> _Activity_: Starting with the line that contains "アイテム登場！キーチェーン＆Tシャツを展開", copy every line through the end of the data below, exactly and with nothing added.

> _Input data_:
»»
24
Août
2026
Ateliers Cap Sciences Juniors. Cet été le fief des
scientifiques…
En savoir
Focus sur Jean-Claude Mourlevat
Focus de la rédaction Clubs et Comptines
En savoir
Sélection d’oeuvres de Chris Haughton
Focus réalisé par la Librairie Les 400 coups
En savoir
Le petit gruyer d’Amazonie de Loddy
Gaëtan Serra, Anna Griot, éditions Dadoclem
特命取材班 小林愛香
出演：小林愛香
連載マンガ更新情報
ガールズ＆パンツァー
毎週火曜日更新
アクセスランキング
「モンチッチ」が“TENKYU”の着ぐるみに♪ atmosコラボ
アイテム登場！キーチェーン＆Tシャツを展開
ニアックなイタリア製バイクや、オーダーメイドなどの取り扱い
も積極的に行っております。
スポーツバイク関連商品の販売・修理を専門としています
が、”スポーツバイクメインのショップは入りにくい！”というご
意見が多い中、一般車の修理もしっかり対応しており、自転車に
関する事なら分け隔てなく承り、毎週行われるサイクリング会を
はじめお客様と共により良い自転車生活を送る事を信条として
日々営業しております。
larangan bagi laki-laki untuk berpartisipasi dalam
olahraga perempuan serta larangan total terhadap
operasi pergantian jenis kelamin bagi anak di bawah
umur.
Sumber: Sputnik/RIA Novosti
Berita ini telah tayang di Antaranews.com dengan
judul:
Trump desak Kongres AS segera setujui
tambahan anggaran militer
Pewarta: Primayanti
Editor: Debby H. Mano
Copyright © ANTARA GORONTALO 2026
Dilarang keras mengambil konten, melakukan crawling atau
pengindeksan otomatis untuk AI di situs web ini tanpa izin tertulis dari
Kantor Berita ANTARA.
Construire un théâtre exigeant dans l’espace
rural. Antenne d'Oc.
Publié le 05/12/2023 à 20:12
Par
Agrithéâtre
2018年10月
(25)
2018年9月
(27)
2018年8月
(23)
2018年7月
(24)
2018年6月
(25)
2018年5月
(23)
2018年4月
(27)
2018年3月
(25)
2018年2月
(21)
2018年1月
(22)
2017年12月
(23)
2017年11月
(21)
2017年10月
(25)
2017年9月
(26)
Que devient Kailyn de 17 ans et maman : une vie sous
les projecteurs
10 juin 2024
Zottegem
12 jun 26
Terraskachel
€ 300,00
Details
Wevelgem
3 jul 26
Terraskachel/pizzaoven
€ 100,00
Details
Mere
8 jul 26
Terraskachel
««
> _Answer section_:
アイテム登場！キーチェーン＆Tシャツを展開
ニアックなイタリア製バイクや、オーダーメイドなどの取り扱い
も積極的に行っております。
スポーツバイク関連商品の販売・修理を専門としています
が、”スポーツバイクメインのショップは入りにくい！”というご
意見が多い中、一般車の修理もしっかり対応しており、自転車に
関する事なら分け隔てなく承り、毎週行われるサイクリング会を
はじめお客様と共により良い自転車生活を送る事を信条として
日々営業しております。
larangan bagi laki-laki untuk berpartisipasi dalam
olahraga perempuan serta larangan total terhadap
operasi pergantian jenis kelamin bagi anak di bawah
umur.
Sumber: Sputnik/RIA Novosti
Berita ini telah tayang di Antaranews.com dengan
judul:
Trump desak Kongres AS segera setujui
tambahan anggaran militer
Pewarta: Primayanti
Editor: Debby H. Mano
Copyright © ANTARA GORONTALO 2026
Dilarang keras mengambil konten, melakukan crawling atau
pengindeksan otomatis untuk AI di situs web ini tanpa izin tertulis dari
Kantor Berita ANTARA.
Construire un théâtre exigeant dans l’espace
rural. Antenne d'Oc.
Publié le 05/12/2023 à 20:12
Par
Agrithéâtre
2018年10月
(25)
2018年9月
(27)
2018年8月
(23)
2018年7月
(24)
2018年6月
(25)
2018年5月
(23)
2018年4月
(27)
2018年3月
(25)
2018年2月
(21)
2018年1月
(22)
2017年12月
(23)
2017年11月
(21)
2017年10月
(25)
2017年9月
(26)
Que devient Kailyn de 17 ans et maman : une vie sous
les projecteurs
10 juin 2024
Zottegem
12 jun 26
Terraskachel
€ 300,00
Details
Wevelgem
3 jul 26
Terraskachel/pizzaoven
€ 100,00
Details
Mere
8 jul 26
Terraskachel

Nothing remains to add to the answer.